(RAW DATA)
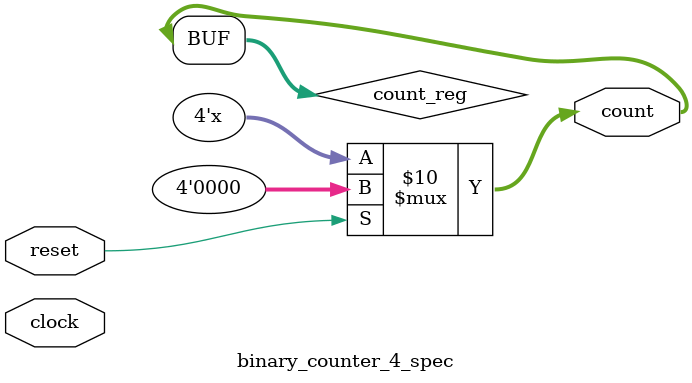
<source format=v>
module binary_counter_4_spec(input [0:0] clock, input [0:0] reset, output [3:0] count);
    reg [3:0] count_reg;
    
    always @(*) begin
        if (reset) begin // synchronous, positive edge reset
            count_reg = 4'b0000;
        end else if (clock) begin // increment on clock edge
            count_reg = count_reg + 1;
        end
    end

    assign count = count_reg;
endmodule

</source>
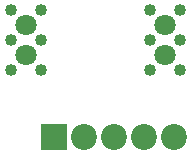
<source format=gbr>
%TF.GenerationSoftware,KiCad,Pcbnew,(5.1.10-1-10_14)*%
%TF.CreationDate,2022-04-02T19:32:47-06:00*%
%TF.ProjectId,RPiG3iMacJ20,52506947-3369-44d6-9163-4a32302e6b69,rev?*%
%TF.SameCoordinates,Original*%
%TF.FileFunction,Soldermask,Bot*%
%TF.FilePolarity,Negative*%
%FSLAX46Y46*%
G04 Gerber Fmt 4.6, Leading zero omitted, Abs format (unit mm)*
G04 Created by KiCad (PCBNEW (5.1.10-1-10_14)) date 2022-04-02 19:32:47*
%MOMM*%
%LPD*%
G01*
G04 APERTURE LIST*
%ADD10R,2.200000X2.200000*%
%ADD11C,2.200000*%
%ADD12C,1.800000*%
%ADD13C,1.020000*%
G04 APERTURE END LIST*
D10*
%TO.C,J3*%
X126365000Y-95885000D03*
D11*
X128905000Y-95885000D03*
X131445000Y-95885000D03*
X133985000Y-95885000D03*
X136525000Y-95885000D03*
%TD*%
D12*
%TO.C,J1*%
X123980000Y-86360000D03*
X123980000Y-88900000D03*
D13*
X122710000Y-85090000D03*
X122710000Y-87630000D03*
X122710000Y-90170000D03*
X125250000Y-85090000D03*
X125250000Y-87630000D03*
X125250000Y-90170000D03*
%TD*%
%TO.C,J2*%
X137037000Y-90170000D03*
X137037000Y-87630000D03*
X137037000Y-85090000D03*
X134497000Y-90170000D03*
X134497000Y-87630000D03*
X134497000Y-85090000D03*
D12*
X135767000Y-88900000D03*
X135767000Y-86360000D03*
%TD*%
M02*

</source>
(End RAW DATA)
**EXERCISE OBJECTIVE:** In your copy of the material, match every word exactly and include no pictures.

**EXERCISE OUTPUT:**
<source format=v>
module binary_counter_4_spec(input [0:0] clock, input [0:0] reset, output [3:0] count);
    reg [3:0] count_reg;
    
    always @(*) begin
        if (reset) begin // synchronous, positive edge reset
            count_reg = 4'b0000;
        end else if (clock) begin // increment on clock edge
            count_reg = count_reg + 1;
        end
    end

    assign count = count_reg;
endmodule

</source>
<source format=gbr>
%TF.GenerationSoftware,KiCad,Pcbnew,(5.1.10-1-10_14)*%
%TF.CreationDate,2022-04-02T19:32:47-06:00*%
%TF.ProjectId,RPiG3iMacJ20,52506947-3369-44d6-9163-4a32302e6b69,rev?*%
%TF.SameCoordinates,Original*%
%TF.FileFunction,Soldermask,Bot*%
%TF.FilePolarity,Negative*%
%FSLAX46Y46*%
G04 Gerber Fmt 4.6, Leading zero omitted, Abs format (unit mm)*
G04 Created by KiCad (PCBNEW (5.1.10-1-10_14)) date 2022-04-02 19:32:47*
%MOMM*%
%LPD*%
G01*
G04 APERTURE LIST*
%ADD10R,2.200000X2.200000*%
%ADD11C,2.200000*%
%ADD12C,1.800000*%
%ADD13C,1.020000*%
G04 APERTURE END LIST*
D10*
%TO.C,J3*%
X126365000Y-95885000D03*
D11*
X128905000Y-95885000D03*
X131445000Y-95885000D03*
X133985000Y-95885000D03*
X136525000Y-95885000D03*
%TD*%
D12*
%TO.C,J1*%
X123980000Y-86360000D03*
X123980000Y-88900000D03*
D13*
X122710000Y-85090000D03*
X122710000Y-87630000D03*
X122710000Y-90170000D03*
X125250000Y-85090000D03*
X125250000Y-87630000D03*
X125250000Y-90170000D03*
%TD*%
%TO.C,J2*%
X137037000Y-90170000D03*
X137037000Y-87630000D03*
X137037000Y-85090000D03*
X134497000Y-90170000D03*
X134497000Y-87630000D03*
X134497000Y-85090000D03*
D12*
X135767000Y-88900000D03*
X135767000Y-86360000D03*
%TD*%
M02*

</source>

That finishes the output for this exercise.